Le rapport souligne que, malgré quelques progrès limités, la situation en Méditerranée reste déplorable sur le plan des droits de l’homme. Les naufrages, qui continuent à se produire régulièrement, ont coûté la vie à plus de 2 400 personnes durant la période considérée, selon les chiffres officiels, qui pourraient être bien en deçà de la réalité. Le retrait progressif des navires d’État de la Méditerranée et les dispositions prises pour entraver les opérations de sauvetage des ONG, ainsi que les décisions visant à retarder les débarquements et l’absence de ports sûrs désignés, sont autant d’éléments qui portent atteinte à l’intégrité du système de recherche et de sauvetage. Les activités de coopération avec des pays tiers se sont intensifiées, en dépit de preuves irréfutables des graves violations des droits de l’homme qui y sont perpétrées, et sans mise en œuvre de garanties du respect des droits de l’homme ni application des principes de transparence et de responsabilité. « Le long de la route de la Méditerranée centrale, tout particulièrement, nombre de mesures prises récemment semblent viser à institutionnaliser une pratique consistant à laisser aux garde-côtes libyens la voie libre pour intercepter les personnes qui se trouvent en mer, ce qui a donné lieu à près de 20 000 retours en Libye, où les personnes sont exposées à de graves violations des droits de l’homme », écrit la Commissaire. La pandémie de covid-19 a par ailleurs entraîné l’adoption de mesures plus restrictives, ce qui a des répercussions négatives directes sur les droits des migrants.

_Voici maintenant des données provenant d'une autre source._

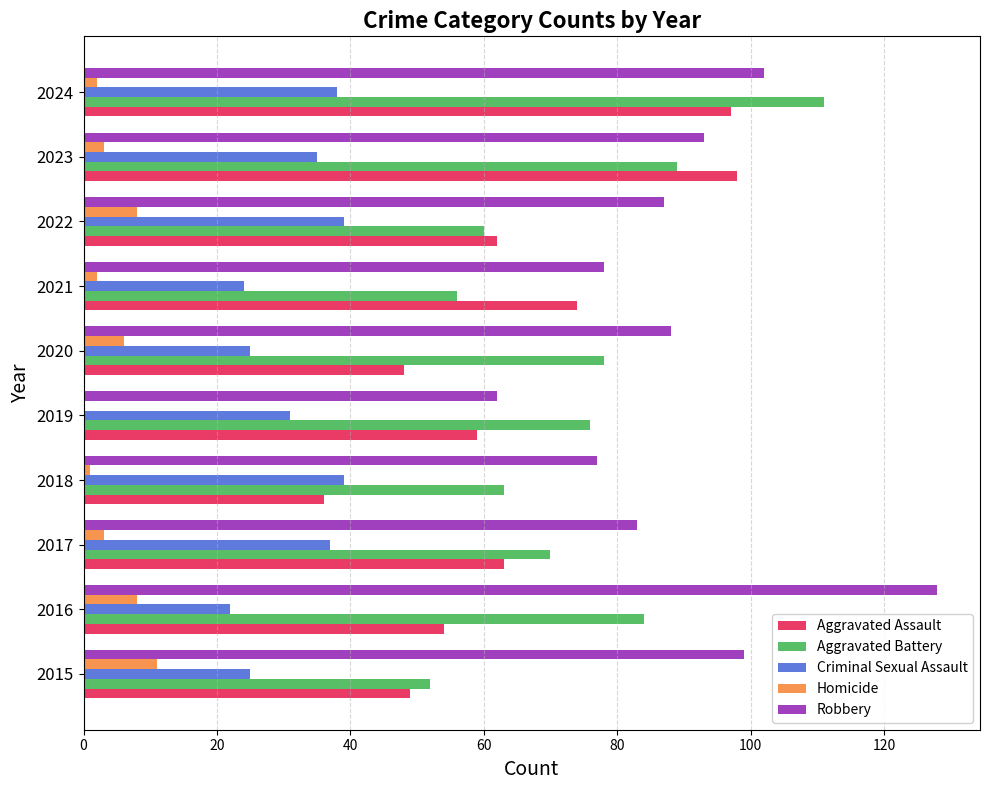

What is the approximate value of Robbery at 2016?

128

En vue d’enrayer la baisse de la protection des réfugiés et des migrants qui traversent la Méditerranée et d’inverser la tendance, la Commissaire appelle une nouvelle fois les États membres du Conseil de l’Europe à appliquer rapidement ses recommandations destinées à préserver la vie et à protéger les droits des personnes en détresse en mer. Elle recommande en particulier de garantir la présence en mer de moyens étatiques appropriés et suffisants pour la recherche et le sauvetage ; d’assurer un débarquement sûr et rapide des personnes secourues ; de permettre aux ONG de mener des opérations de recherche et de sauvetage ou des activités de contrôle du respect des droits de l’homme ; de mettre fin aux refoulements et aux autres mesures qui entraînent le retour des réfugiés et des migrants vers des lieux où ils sont exposés à de graves violations des droits de l’homme ; et de développer des voies de migration sûres et légales.
« Il est grand temps que les pays européens mettent fin à cette tragédie honteuse et adoptent des politiques migratoires respectueuses des droits de l’homme. C’est maintenant que les États membres doivent agir pour sauver des vies. Il s’agit là d’une question de vie ou de mort – mais aussi de la crédibilité de l’engagement des pays européens à l’égard des droits de l’homme », conclut la Commissaire.